1. Add to marketplace
2. Install Pave
Frequently asked questions
- What does Tonone's Pave do?
- Pave is the AI platform engineer in the Tonone team for Claude Code. It builds golden path templates for new services, sets up devcontainer and Docker Compose environments for one-command local setup, generates Backstage-compatible service catalog entries from the actual infrastructure, audits developer experience with concrete metrics, and measures the improvements that matter most for engineering productivity.
- What is a golden path in platform engineering?
- A golden path is the organization's standard template for creating a new service, the opinionated starting point that comes pre-wired with a working local environment, CI pipeline, deployment workflow, and observability setup. When every new service starts from the same golden path, service quality and operational consistency are built in from day one rather than accreting inconsistently over time.
- How does Pave set up a devcontainer?
- The pave-env skill reads the repository to understand the specific project requirements, the runtime version, the framework, the environment variables needed, the backing services the application depends on, and produces a devcontainer.json and docker-compose.yml configured for this project rather than a generic template. The result is an environment that a new engineer can start in one command and trust to work.

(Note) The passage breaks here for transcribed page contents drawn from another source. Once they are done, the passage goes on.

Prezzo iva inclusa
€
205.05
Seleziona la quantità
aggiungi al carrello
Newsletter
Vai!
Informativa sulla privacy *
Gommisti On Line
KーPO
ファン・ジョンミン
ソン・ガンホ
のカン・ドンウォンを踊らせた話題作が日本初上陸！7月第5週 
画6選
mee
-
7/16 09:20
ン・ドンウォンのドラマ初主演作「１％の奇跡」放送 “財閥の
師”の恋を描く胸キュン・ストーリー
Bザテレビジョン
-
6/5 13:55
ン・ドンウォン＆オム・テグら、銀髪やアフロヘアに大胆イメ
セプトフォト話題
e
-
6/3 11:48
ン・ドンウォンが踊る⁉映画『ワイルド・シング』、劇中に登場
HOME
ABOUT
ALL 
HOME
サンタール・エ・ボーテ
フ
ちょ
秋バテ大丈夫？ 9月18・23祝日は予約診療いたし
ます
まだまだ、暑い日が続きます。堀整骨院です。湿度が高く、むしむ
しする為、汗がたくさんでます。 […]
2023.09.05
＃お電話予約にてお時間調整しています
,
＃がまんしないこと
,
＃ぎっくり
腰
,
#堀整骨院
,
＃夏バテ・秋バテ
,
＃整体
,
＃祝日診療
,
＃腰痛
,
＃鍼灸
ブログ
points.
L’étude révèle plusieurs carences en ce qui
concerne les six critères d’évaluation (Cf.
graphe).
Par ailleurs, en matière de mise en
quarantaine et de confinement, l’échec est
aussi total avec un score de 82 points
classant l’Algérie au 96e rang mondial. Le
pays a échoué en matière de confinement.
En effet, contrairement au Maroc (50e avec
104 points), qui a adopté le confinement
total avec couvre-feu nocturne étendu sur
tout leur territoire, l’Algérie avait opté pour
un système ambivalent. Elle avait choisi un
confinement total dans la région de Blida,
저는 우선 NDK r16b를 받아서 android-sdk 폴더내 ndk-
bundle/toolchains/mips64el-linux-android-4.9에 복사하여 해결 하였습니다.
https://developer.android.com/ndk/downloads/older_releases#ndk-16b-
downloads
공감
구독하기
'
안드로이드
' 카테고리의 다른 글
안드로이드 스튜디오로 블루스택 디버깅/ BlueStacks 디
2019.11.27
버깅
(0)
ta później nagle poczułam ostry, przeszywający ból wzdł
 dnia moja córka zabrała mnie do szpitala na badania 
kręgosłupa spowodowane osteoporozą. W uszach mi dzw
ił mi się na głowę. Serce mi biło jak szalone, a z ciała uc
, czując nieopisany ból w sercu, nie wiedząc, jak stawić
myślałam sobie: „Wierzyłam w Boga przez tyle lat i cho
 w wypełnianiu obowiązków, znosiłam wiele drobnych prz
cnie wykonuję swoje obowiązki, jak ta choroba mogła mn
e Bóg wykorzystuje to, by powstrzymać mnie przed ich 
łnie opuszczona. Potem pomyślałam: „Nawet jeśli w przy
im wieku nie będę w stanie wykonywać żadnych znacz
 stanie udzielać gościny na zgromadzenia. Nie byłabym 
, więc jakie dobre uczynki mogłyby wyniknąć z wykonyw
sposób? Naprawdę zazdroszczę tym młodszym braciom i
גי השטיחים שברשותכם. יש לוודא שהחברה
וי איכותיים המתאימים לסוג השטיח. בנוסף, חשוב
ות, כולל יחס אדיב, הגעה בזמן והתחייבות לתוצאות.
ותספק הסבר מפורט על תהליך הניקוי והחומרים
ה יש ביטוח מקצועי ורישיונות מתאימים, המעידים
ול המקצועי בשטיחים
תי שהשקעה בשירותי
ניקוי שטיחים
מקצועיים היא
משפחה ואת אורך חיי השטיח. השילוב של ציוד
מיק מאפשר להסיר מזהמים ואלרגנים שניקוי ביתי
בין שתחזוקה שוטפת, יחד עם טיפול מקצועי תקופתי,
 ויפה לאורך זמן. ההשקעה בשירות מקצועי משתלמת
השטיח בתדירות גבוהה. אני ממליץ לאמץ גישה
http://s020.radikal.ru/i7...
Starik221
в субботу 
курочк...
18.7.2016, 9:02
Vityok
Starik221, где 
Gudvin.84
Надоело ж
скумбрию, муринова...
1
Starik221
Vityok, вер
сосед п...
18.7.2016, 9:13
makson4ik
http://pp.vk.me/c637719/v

- Can Pave generate a Backstage service catalog?
- Yes. The pave-catalog skill reads the deployed services, their repository structure, CI/CD configurations, and ownership information to generate catalog-info.yaml entries in Backstage v1alpha1 format. The entries include ownership, dependencies (upstream and downstream services), API relationships, health check links, and on-call contact, the full information a service catalog needs to be useful.
- What developer experience metrics does Pave measure?
- The pave-audit skill measures onboarding time (from clone to running local setup), CI build duration (by stage), deployment friction (manual steps from merged PR to production), test suite flaky rate, and DORA metrics (deployment frequency, lead time, change failure rate, mean time to restore). These are the metrics that capture the real cost of developer experience problems.
- Is Tonone's Pave free to use?
- Yes. Tonone is MIT-licensed and free to use. Pave is one of 23 agents included in the Tonone package for Claude Code. You pay only for Claude Code token usage during the platform work itself.
- How does Pave relate to Backstage?
- Backstage is the service catalog platform; Pave generates the catalog entries that populate it. Pave reads your actual infrastructure and produces catalog-info.yaml files in Backstage format that can be committed to service repositories and registered automatically. For teams not using Backstage, the same information is available in a standalone YAML or JSON format.